## Aim of the exercise
Would you please transcribe the data in full and exactly, excluding images?

[[ Supplied records, beginning ]]

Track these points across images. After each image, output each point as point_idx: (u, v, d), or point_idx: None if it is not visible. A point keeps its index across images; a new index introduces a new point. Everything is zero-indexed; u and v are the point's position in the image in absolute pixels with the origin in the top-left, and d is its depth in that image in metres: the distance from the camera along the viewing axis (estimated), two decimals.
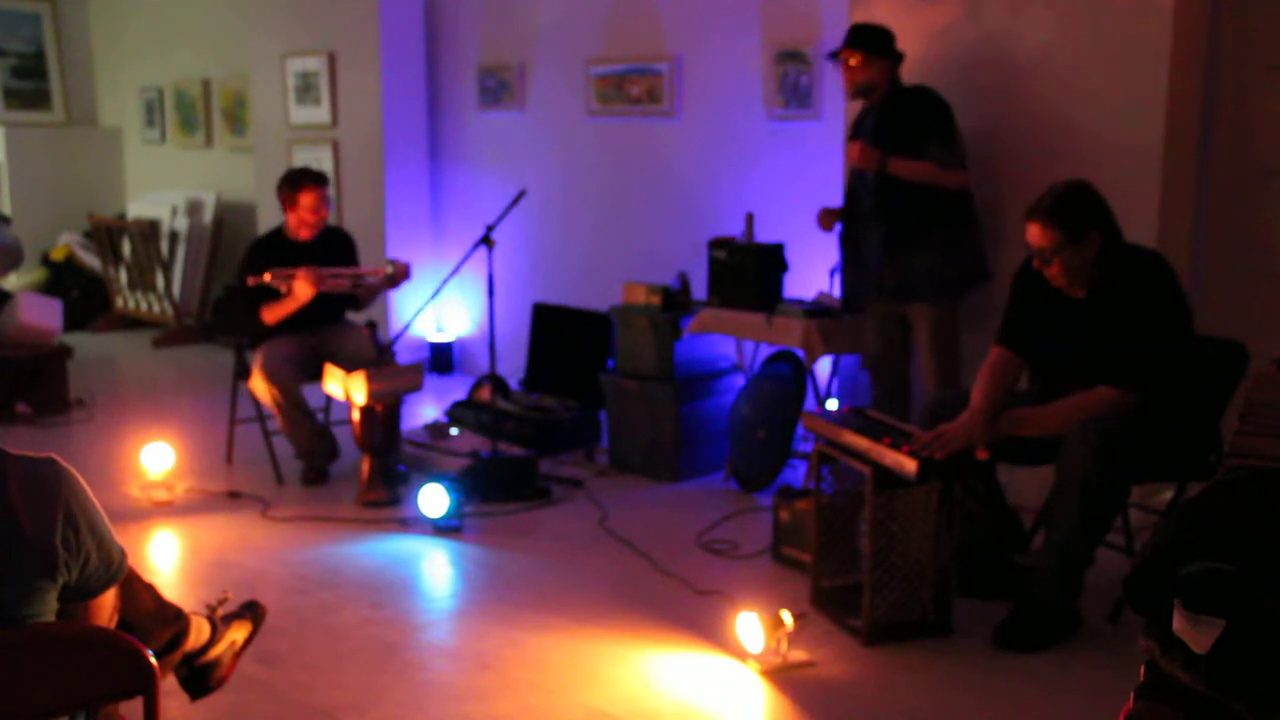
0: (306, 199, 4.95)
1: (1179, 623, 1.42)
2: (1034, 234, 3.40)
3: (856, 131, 4.46)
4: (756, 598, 3.58)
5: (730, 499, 4.79)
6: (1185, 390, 3.40)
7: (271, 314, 4.91)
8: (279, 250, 5.01)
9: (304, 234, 4.99)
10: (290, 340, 4.96)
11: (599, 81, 6.13)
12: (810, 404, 4.84)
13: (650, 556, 4.12)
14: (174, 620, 2.33)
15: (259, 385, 4.88)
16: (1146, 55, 4.12)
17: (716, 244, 5.02)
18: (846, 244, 4.55)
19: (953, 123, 4.26)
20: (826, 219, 4.56)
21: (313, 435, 4.97)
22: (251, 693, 3.10)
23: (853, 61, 4.31)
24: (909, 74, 4.47)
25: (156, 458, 4.82)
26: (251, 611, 2.65)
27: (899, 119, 4.27)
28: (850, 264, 4.56)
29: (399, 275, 5.04)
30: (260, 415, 5.02)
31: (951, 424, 3.39)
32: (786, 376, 4.83)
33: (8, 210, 8.74)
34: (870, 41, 4.32)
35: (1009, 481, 3.86)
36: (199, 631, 2.42)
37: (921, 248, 4.29)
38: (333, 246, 5.08)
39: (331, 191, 7.04)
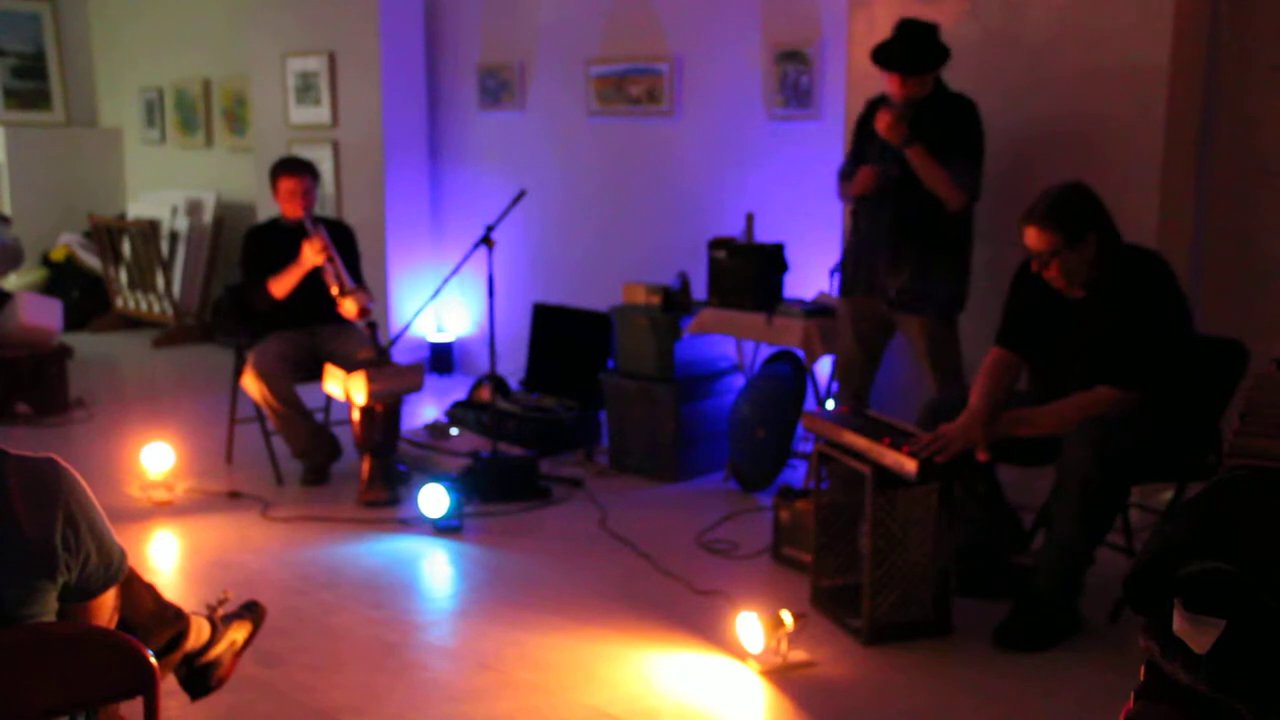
0: (284, 186, 5.00)
1: (1179, 623, 1.42)
2: (1031, 237, 3.40)
3: (878, 104, 4.26)
4: (756, 598, 3.58)
5: (730, 499, 4.79)
6: (1185, 390, 3.40)
7: (279, 286, 4.93)
8: (276, 237, 5.03)
9: (294, 215, 5.01)
10: (286, 339, 4.97)
11: (599, 81, 6.13)
12: (810, 404, 4.85)
13: (650, 556, 4.12)
14: (174, 620, 2.33)
15: (250, 383, 4.88)
16: (1146, 55, 4.12)
17: (716, 244, 5.02)
18: (853, 232, 4.43)
19: (983, 147, 4.15)
20: (868, 179, 4.23)
21: (310, 434, 4.97)
22: (251, 693, 3.10)
23: (914, 83, 4.09)
24: None
25: (156, 458, 4.82)
26: (251, 611, 2.65)
27: (936, 122, 4.10)
28: (852, 255, 4.43)
29: (360, 309, 4.93)
30: (260, 415, 5.02)
31: (951, 425, 3.39)
32: (786, 376, 4.83)
33: (8, 210, 8.74)
34: (928, 60, 4.10)
35: (1009, 481, 3.86)
36: (199, 631, 2.42)
37: (934, 263, 4.20)
38: (332, 236, 5.07)
39: (327, 189, 7.09)
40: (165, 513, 4.64)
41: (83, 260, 8.98)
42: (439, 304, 6.95)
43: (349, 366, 4.68)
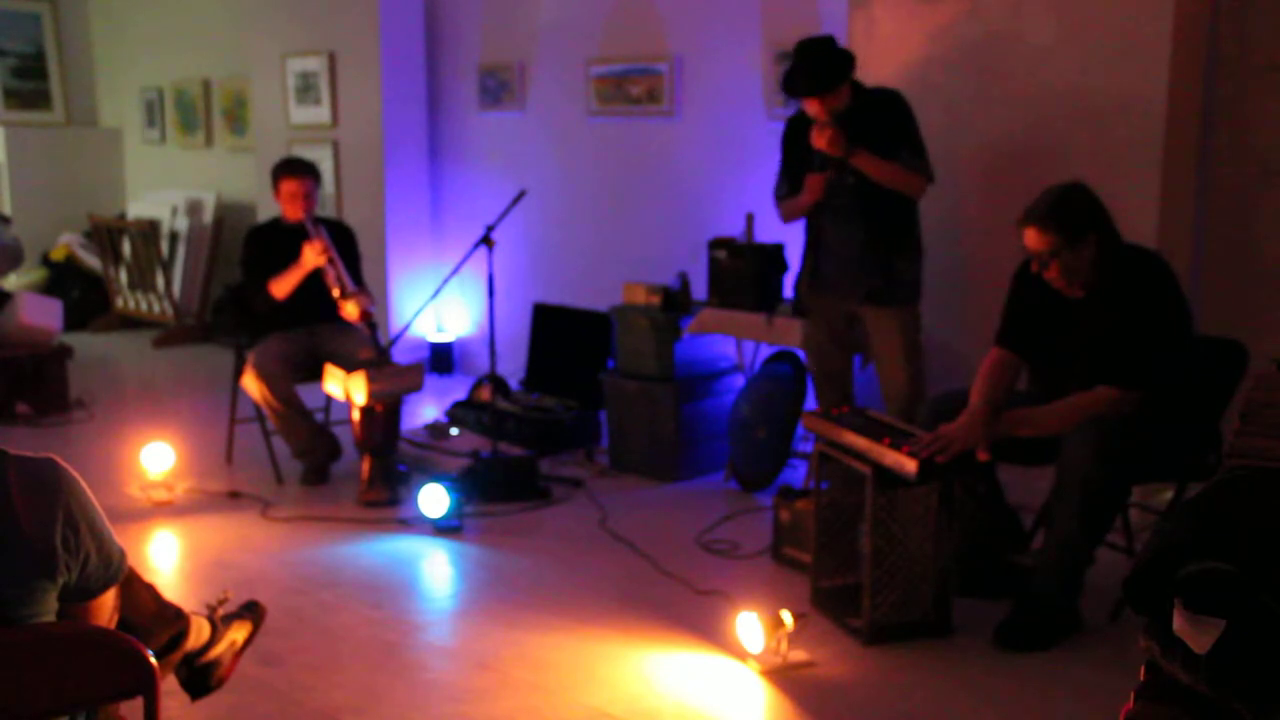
0: (285, 187, 5.01)
1: (1179, 623, 1.42)
2: (1031, 238, 3.40)
3: (800, 121, 4.26)
4: (756, 598, 3.58)
5: (730, 499, 4.79)
6: (1185, 390, 3.40)
7: (279, 286, 4.94)
8: (277, 238, 5.04)
9: (295, 217, 5.02)
10: (286, 339, 4.97)
11: (599, 81, 6.13)
12: (810, 404, 4.84)
13: (650, 556, 4.12)
14: (174, 620, 2.33)
15: (250, 383, 4.88)
16: (1146, 55, 4.12)
17: (716, 244, 5.02)
18: (813, 244, 4.39)
19: (919, 130, 4.16)
20: (819, 186, 4.21)
21: (310, 434, 4.97)
22: (251, 693, 3.10)
23: (836, 104, 4.08)
24: (909, 74, 4.47)
25: (156, 458, 4.82)
26: (251, 611, 2.65)
27: (868, 120, 4.10)
28: (815, 264, 4.39)
29: (362, 312, 4.93)
30: (260, 415, 5.02)
31: (951, 425, 3.38)
32: (786, 376, 4.83)
33: (8, 210, 8.74)
34: (837, 74, 4.07)
35: (1009, 481, 3.86)
36: (199, 631, 2.42)
37: (903, 253, 4.23)
38: (334, 237, 5.07)
39: (327, 189, 7.09)
40: (165, 513, 4.64)
41: (83, 260, 8.98)
42: (439, 304, 6.95)
43: (349, 366, 4.68)
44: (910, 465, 3.25)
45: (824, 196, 4.24)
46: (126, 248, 8.56)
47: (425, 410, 6.09)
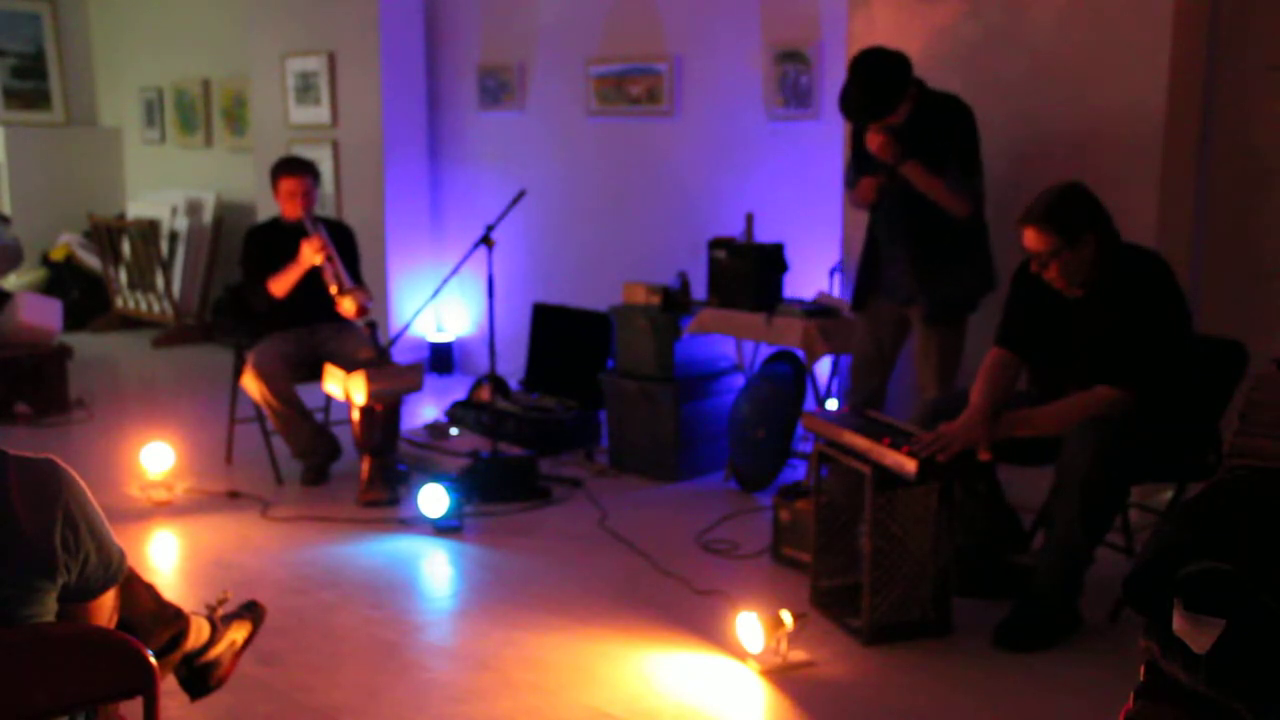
0: (284, 186, 5.02)
1: (1179, 623, 1.42)
2: (1030, 239, 3.40)
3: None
4: (756, 598, 3.58)
5: (730, 499, 4.79)
6: (1184, 390, 3.40)
7: (278, 284, 4.95)
8: (276, 237, 5.05)
9: (294, 215, 5.03)
10: (286, 338, 4.97)
11: (599, 81, 6.13)
12: (810, 404, 4.84)
13: (650, 556, 4.12)
14: (174, 620, 2.33)
15: (250, 383, 4.88)
16: (1146, 55, 4.12)
17: (716, 244, 5.02)
18: (870, 243, 4.36)
19: (978, 145, 4.08)
20: (869, 190, 4.22)
21: (310, 434, 4.97)
22: (251, 693, 3.10)
23: (894, 121, 4.04)
24: None
25: (156, 458, 4.81)
26: (251, 611, 2.66)
27: (926, 127, 4.03)
28: (868, 263, 4.37)
29: (359, 308, 4.97)
30: (260, 415, 5.02)
31: (951, 425, 3.38)
32: (786, 376, 4.82)
33: (8, 210, 8.74)
34: (889, 99, 3.99)
35: (1009, 481, 3.86)
36: (199, 631, 2.42)
37: (948, 270, 4.13)
38: (333, 236, 5.07)
39: (327, 189, 7.10)
40: (165, 513, 4.64)
41: (83, 260, 8.98)
42: (439, 304, 6.95)
43: (349, 366, 4.68)
44: (910, 465, 3.25)
45: (877, 200, 4.21)
46: (126, 248, 8.56)
47: (425, 410, 6.09)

[[ Supplied records, end ]]

## Solved exercise
Track these points across images. After each image, output each point as point_idx: (u, v, d), or point_idx: None if it is not visible. A point keeps its index across images; a new index introduces a new point. Everything is zero-indexed; u and v are the point's position in the image in absolute pixels with the origin in the top-left, and d is its depth in that image in metres: the distance from the camera along the viewing axis (estimated), two decimals.
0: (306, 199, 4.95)
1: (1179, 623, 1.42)
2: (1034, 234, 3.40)
3: (856, 131, 4.46)
4: (756, 598, 3.58)
5: (730, 499, 4.79)
6: (1185, 390, 3.40)
7: (271, 314, 4.91)
8: (279, 250, 5.01)
9: (304, 234, 4.99)
10: (290, 340, 4.96)
11: (599, 81, 6.13)
12: (810, 404, 4.84)
13: (650, 556, 4.12)
14: (174, 620, 2.33)
15: (259, 385, 4.88)
16: (1146, 55, 4.12)
17: (716, 244, 5.02)
18: (846, 244, 4.55)
19: (953, 123, 4.26)
20: (826, 219, 4.56)
21: (313, 435, 4.97)
22: (251, 693, 3.10)
23: (853, 61, 4.31)
24: (909, 74, 4.47)
25: (156, 458, 4.82)
26: (251, 611, 2.65)
27: (899, 119, 4.27)
28: (850, 264, 4.56)
29: (399, 275, 5.04)
30: (260, 415, 5.02)
31: (951, 424, 3.39)
32: (786, 376, 4.83)
33: (8, 210, 8.74)
34: (870, 41, 4.32)
35: (1009, 481, 3.86)
36: (199, 631, 2.42)
37: (921, 248, 4.29)
38: (333, 246, 5.08)
39: (331, 191, 7.04)
0: (284, 186, 5.00)
1: (1179, 623, 1.42)
2: (1031, 237, 3.40)
3: (878, 104, 4.26)
4: (756, 598, 3.58)
5: (730, 499, 4.79)
6: (1185, 390, 3.40)
7: (279, 286, 4.93)
8: (276, 237, 5.03)
9: (294, 215, 5.01)
10: (286, 339, 4.97)
11: (599, 81, 6.13)
12: (810, 404, 4.85)
13: (650, 556, 4.12)
14: (174, 620, 2.33)
15: (250, 383, 4.88)
16: (1146, 55, 4.12)
17: (716, 244, 5.02)
18: (853, 232, 4.43)
19: (983, 147, 4.15)
20: (868, 179, 4.23)
21: (310, 434, 4.97)
22: (251, 693, 3.10)
23: (914, 83, 4.09)
24: None
25: (156, 458, 4.82)
26: (251, 611, 2.65)
27: (936, 122, 4.10)
28: (852, 255, 4.43)
29: (360, 309, 4.93)
30: (260, 415, 5.02)
31: (951, 425, 3.39)
32: (786, 376, 4.83)
33: (8, 210, 8.74)
34: (928, 60, 4.10)
35: (1009, 481, 3.86)
36: (199, 631, 2.42)
37: (934, 263, 4.20)
38: (332, 236, 5.07)
39: (327, 189, 7.09)
40: (165, 513, 4.64)
41: (83, 260, 8.98)
42: (439, 304, 6.95)
43: (349, 366, 4.68)
0: (285, 187, 5.01)
1: (1179, 623, 1.42)
2: (1031, 238, 3.40)
3: (800, 121, 4.26)
4: (756, 598, 3.58)
5: (730, 499, 4.79)
6: (1185, 390, 3.40)
7: (279, 286, 4.94)
8: (277, 238, 5.04)
9: (295, 217, 5.02)
10: (286, 339, 4.97)
11: (599, 81, 6.13)
12: (810, 404, 4.84)
13: (650, 556, 4.12)
14: (174, 620, 2.33)
15: (250, 383, 4.88)
16: (1146, 55, 4.12)
17: (716, 244, 5.02)
18: (813, 244, 4.39)
19: (919, 130, 4.16)
20: (819, 186, 4.21)
21: (310, 434, 4.97)
22: (251, 693, 3.10)
23: (836, 104, 4.08)
24: (909, 74, 4.47)
25: (156, 458, 4.82)
26: (251, 611, 2.65)
27: (868, 120, 4.10)
28: (815, 264, 4.39)
29: (362, 312, 4.93)
30: (260, 415, 5.02)
31: (951, 425, 3.38)
32: (786, 376, 4.83)
33: (8, 210, 8.74)
34: (837, 74, 4.07)
35: (1009, 481, 3.86)
36: (199, 631, 2.42)
37: (903, 253, 4.23)
38: (334, 237, 5.07)
39: (327, 189, 7.09)
40: (165, 513, 4.64)
41: (83, 260, 8.98)
42: (439, 304, 6.95)
43: (349, 366, 4.68)
44: (910, 465, 3.25)
45: (824, 196, 4.24)
46: (126, 248, 8.56)
47: (425, 410, 6.09)
0: (284, 186, 5.02)
1: (1179, 623, 1.42)
2: (1030, 239, 3.40)
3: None
4: (756, 598, 3.58)
5: (730, 499, 4.79)
6: (1184, 390, 3.40)
7: (278, 284, 4.95)
8: (276, 237, 5.05)
9: (294, 215, 5.03)
10: (286, 338, 4.97)
11: (599, 81, 6.13)
12: (810, 404, 4.84)
13: (650, 556, 4.12)
14: (174, 620, 2.33)
15: (250, 383, 4.88)
16: (1146, 55, 4.12)
17: (716, 244, 5.02)
18: (870, 243, 4.36)
19: (978, 145, 4.08)
20: (869, 190, 4.22)
21: (310, 434, 4.97)
22: (251, 693, 3.10)
23: (894, 121, 4.04)
24: None
25: (156, 458, 4.81)
26: (251, 611, 2.66)
27: (926, 127, 4.03)
28: (868, 263, 4.37)
29: (359, 308, 4.97)
30: (260, 415, 5.02)
31: (951, 425, 3.38)
32: (786, 376, 4.82)
33: (8, 210, 8.74)
34: (889, 99, 3.99)
35: (1009, 481, 3.86)
36: (199, 631, 2.42)
37: (948, 270, 4.13)
38: (333, 236, 5.07)
39: (327, 189, 7.10)
40: (165, 513, 4.64)
41: (83, 260, 8.98)
42: (439, 304, 6.95)
43: (349, 366, 4.68)
44: (910, 465, 3.25)
45: (877, 200, 4.21)
46: (126, 248, 8.56)
47: (425, 410, 6.09)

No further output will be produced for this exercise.